> _THE INPUT_
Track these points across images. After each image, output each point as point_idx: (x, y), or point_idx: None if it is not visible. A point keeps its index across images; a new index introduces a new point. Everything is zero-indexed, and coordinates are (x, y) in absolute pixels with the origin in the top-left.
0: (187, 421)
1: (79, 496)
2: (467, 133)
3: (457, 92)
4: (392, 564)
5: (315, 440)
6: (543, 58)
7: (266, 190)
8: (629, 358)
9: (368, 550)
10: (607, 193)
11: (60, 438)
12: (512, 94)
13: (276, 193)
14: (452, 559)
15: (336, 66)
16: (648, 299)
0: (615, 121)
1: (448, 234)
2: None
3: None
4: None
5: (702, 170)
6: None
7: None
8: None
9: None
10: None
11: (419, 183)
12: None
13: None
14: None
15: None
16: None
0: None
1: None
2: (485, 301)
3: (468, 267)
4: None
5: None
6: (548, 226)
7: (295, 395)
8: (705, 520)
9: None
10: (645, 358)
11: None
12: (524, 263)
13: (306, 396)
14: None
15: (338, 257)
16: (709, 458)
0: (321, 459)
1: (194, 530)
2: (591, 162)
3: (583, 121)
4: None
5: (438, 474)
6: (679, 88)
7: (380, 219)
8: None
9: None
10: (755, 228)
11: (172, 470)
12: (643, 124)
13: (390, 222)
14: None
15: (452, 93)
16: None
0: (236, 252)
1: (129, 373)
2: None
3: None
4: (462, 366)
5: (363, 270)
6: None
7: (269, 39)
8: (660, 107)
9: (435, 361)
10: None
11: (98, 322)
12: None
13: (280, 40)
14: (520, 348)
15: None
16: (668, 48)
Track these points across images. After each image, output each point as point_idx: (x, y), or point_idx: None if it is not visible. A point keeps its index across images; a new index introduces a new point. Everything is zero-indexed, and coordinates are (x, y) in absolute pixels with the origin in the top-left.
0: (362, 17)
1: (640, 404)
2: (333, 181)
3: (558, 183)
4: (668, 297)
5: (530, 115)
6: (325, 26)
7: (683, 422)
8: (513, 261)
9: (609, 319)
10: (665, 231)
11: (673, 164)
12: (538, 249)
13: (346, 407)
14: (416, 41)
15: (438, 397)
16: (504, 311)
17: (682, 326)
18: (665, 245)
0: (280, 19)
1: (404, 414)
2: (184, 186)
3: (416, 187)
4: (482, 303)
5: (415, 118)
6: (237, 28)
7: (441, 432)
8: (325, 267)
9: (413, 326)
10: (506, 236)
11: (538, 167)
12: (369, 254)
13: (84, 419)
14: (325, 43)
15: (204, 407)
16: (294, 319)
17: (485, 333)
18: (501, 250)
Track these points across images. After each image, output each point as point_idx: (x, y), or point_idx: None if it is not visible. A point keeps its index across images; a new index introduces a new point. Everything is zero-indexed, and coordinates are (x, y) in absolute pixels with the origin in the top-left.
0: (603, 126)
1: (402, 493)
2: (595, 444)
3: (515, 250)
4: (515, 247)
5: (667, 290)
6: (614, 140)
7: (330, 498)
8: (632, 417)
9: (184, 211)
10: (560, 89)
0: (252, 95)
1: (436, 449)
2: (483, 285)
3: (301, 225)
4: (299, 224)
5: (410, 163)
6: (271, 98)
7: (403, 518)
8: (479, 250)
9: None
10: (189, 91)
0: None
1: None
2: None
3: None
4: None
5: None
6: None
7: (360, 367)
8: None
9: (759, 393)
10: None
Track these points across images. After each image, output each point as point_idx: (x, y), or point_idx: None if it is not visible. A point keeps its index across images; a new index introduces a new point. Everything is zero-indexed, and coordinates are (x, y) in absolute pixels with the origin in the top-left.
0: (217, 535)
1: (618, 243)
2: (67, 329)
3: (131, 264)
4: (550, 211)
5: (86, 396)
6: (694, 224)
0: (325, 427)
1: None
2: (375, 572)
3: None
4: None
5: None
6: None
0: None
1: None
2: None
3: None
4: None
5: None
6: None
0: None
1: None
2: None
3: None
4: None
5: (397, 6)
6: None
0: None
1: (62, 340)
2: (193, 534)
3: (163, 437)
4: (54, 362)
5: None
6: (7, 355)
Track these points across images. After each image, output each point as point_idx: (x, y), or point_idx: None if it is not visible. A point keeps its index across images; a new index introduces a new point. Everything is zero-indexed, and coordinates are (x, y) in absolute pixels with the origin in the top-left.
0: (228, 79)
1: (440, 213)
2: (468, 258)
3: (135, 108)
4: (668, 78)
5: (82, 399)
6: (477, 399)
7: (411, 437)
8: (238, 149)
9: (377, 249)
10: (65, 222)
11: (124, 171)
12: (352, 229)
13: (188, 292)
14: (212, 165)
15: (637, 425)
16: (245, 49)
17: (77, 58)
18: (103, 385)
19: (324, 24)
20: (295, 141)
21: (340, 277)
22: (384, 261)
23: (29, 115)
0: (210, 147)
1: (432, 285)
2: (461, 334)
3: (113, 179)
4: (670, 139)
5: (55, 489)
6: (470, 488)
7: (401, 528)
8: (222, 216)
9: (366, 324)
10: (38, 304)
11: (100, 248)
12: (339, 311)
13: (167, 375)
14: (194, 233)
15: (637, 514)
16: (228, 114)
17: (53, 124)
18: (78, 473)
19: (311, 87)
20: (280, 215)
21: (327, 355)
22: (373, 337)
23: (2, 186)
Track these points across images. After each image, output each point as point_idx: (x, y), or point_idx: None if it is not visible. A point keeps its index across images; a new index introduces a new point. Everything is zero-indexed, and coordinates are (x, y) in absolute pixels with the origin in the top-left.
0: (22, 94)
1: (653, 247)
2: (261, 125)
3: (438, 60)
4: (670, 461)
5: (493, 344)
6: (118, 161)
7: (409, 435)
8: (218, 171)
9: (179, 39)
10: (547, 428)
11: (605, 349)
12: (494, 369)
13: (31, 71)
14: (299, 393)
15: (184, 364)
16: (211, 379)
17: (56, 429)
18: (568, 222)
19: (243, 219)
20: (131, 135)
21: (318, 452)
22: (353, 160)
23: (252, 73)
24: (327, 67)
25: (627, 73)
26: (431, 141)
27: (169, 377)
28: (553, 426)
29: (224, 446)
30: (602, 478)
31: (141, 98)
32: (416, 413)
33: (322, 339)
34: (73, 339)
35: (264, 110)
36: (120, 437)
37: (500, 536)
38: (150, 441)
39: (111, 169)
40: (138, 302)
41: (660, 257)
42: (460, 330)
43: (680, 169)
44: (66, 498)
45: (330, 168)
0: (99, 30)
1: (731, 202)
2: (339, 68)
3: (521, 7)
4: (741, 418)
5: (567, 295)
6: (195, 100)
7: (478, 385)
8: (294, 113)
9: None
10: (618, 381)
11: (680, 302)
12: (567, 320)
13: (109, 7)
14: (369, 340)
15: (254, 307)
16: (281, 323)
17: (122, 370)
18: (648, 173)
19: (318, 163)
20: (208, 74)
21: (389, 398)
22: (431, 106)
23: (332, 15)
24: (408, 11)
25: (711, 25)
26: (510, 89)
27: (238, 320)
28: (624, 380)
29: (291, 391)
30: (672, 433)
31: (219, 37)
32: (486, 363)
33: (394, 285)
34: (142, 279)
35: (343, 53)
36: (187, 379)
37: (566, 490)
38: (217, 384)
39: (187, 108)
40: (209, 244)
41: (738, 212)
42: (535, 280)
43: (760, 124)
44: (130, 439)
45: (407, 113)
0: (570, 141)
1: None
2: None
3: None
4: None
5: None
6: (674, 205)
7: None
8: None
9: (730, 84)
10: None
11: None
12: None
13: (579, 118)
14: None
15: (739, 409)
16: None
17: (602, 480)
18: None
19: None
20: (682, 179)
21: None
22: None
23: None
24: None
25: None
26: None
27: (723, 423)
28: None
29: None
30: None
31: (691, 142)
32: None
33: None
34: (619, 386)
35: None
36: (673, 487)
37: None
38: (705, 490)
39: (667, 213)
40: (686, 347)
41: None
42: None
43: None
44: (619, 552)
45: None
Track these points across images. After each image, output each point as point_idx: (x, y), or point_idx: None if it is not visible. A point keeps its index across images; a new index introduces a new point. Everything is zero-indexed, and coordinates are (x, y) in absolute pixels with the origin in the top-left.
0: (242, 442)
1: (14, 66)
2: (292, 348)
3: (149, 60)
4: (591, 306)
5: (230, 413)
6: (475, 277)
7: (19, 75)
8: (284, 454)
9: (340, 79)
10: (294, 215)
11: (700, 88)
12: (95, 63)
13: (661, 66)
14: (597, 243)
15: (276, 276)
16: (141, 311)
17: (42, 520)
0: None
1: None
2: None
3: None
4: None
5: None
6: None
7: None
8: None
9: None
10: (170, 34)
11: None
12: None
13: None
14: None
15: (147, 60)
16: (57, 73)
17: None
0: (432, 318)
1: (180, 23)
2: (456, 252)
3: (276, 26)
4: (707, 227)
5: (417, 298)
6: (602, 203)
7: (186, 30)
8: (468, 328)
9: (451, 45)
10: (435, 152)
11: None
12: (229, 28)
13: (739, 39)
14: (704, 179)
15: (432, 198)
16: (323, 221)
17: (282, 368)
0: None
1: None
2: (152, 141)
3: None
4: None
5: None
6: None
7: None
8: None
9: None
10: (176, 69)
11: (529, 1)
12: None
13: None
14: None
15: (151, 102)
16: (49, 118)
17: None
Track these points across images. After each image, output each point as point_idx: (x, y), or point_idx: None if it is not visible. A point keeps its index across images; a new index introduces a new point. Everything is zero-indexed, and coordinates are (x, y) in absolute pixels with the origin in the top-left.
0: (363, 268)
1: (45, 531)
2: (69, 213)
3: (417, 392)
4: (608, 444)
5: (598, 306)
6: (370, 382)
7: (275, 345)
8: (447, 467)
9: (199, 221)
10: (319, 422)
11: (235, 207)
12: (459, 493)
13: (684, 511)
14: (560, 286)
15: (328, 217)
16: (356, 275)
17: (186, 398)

> _GOAL OF THE EXERCISE_
Put the data above, from its first line through the line containing "16: (668, 48)", into a Markdown table with the columns Row and Line. Number each row and leave out any blank lines.

> _SOLUTION FOR THIS EXERCISE_
| Row | Line |
|---|---|
| 1 | Track these points across images. After each image, output each point as point_idx: (x, y), or point_idx: None if it is not visible. A point keeps its index across images; a new index introduces a new point. Everything is zero-indexed, and coordinates are (x, y) in absolute pixels with the origin in the top-left. |
| 2 | 0: (187, 421) |
| 3 | 1: (79, 496) |
| 4 | 2: (467, 133) |
| 5 | 3: (457, 92) |
| 6 | 4: (392, 564) |
| 7 | 5: (315, 440) |
| 8 | 6: (543, 58) |
| 9 | 7: (266, 190) |
| 10 | 8: (629, 358) |
| 11 | 9: (368, 550) |
| 12 | 10: (607, 193) |
| 13 | 11: (60, 438) |
| 14 | 12: (512, 94) |
| 15 | 13: (276, 193) |
| 16 | 14: (452, 559) |
| 17 | 15: (336, 66) |
| 18 | 16: (648, 299) |
| 19 | 0: (615, 121) |
| 20 | 1: (448, 234) |
| 21 | 2: None |
| 22 | 3: None |
| 23 | 4: None |
| 24 | 5: (702, 170) |
| 25 | 6: None |
| 26 | 7: None |
| 27 | 8: None |
| 28 | 9: None |
| 29 | 10: None |
| 30 | 11: (419, 183) |
| 31 | 12: None |
| 32 | 13: None |
| 33 | 14: None |
| 34 | 15: None |
| 35 | 16: None |
| 36 | 0: None |
| 37 | 1: None |
| 38 | 2: (485, 301) |
| 39 | 3: (468, 267) |
| 40 | 4: None |
| 41 | 5: None |
| 42 | 6: (548, 226) |
| 43 | 7: (295, 395) |
| 44 | 8: (705, 520) |
| 45 | 9: None |
| 46 | 10: (645, 358) |
| 47 | 11: None |
| 48 | 12: (524, 263) |
| 49 | 13: (306, 396) |
| 50 | 14: None |
| 51 | 15: (338, 257) |
| 52 | 16: (709, 458) |
| 53 | 0: (321, 459) |
| 54 | 1: (194, 530) |
| 55 | 2: (591, 162) |
| 56 | 3: (583, 121) |
| 57 | 4: None |
| 58 | 5: (438, 474) |
| 59 | 6: (679, 88) |
| 60 | 7: (380, 219) |
| 61 | 8: None |
| 62 | 9: None |
| 63 | 10: (755, 228) |
| 64 | 11: (172, 470) |
| 65 | 12: (643, 124) |
| 66 | 13: (390, 222) |
| 67 | 14: None |
| 68 | 15: (452, 93) |
| 69 | 16: None |
| 70 | 0: (236, 252) |
| 71 | 1: (129, 373) |
| 72 | 2: None |
| 73 | 3: None |
| 74 | 4: (462, 366) |
| 75 | 5: (363, 270) |
| 76 | 6: None |
| 77 | 7: (269, 39) |
| 78 | 8: (660, 107) |
| 79 | 9: (435, 361) |
| 80 | 10: None |
| 81 | 11: (98, 322) |
| 82 | 12: None |
| 83 | 13: (280, 40) |
| 84 | 14: (520, 348) |
| 85 | 15: None |
| 86 | 16: (668, 48) |